[[ Data shown open ]]

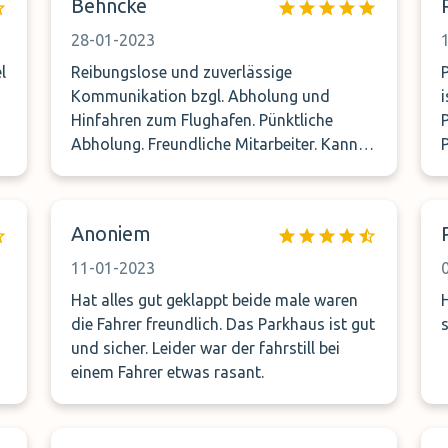
Platz. Würde man null Sterne vergeben
Behncke
auch gefunden. Wir nutzen jährlich
können würden wir dieses definitiv
mehrmals Parkplätze vor allem in
28-01-2023
machen! Noch nie haben wir so einen
Hamburg und Berlin und so etwas hatten
l
schlechten Service erlebt und wir nehmen
Reibungslose und zuverlässige
Pün
wir noch nie erlebt. Wenn man genau
so einen Dienst nicht zum ersten Mal in
Kommunikation bzgl. Abholung und
einschätzen kann, wann man vor Ort sein
Anspruch.
Hinfahren zum Flughafen. Pünktliche
kann, mag es funktionieren, aber nicht bei
Abholung. Freundliche Mitarbeiter. Kann
P
bei einer Anfahrt von 500 Km.
ich nur weiter empfehlen.
Anoniem
11-01-2023
Hat alles gut geklappt beide male waren
die Fahrer freundlich. Das Parkhaus ist gut
s
und sicher. Leider war der fahrstill bei
einem Fahrer etwas rasant.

[[ Data shown closed ]]

What you need to do: Write out every line of the listing exactly as written, and leave the pictures out.

Exercise answer:
Platz. Würde man null Sterne vergeben
Behncke
auch gefunden. Wir nutzen jährlich
können würden wir dieses definitiv
mehrmals Parkplätze vor allem in
28-01-2023
machen! Noch nie haben wir so einen
Hamburg und Berlin und so etwas hatten
l
schlechten Service erlebt und wir nehmen
Reibungslose und zuverlässige
Pün
wir noch nie erlebt. Wenn man genau
so einen Dienst nicht zum ersten Mal in
Kommunikation bzgl. Abholung und
einschätzen kann, wann man vor Ort sein
Anspruch.
Hinfahren zum Flughafen. Pünktliche
kann, mag es funktionieren, aber nicht bei
Abholung. Freundliche Mitarbeiter. Kann
P
bei einer Anfahrt von 500 Km.
ich nur weiter empfehlen.
Anoniem
11-01-2023
Hat alles gut geklappt beide male waren
die Fahrer freundlich. Das Parkhaus ist gut
s
und sicher. Leider war der fahrstill bei
einem Fahrer etwas rasant.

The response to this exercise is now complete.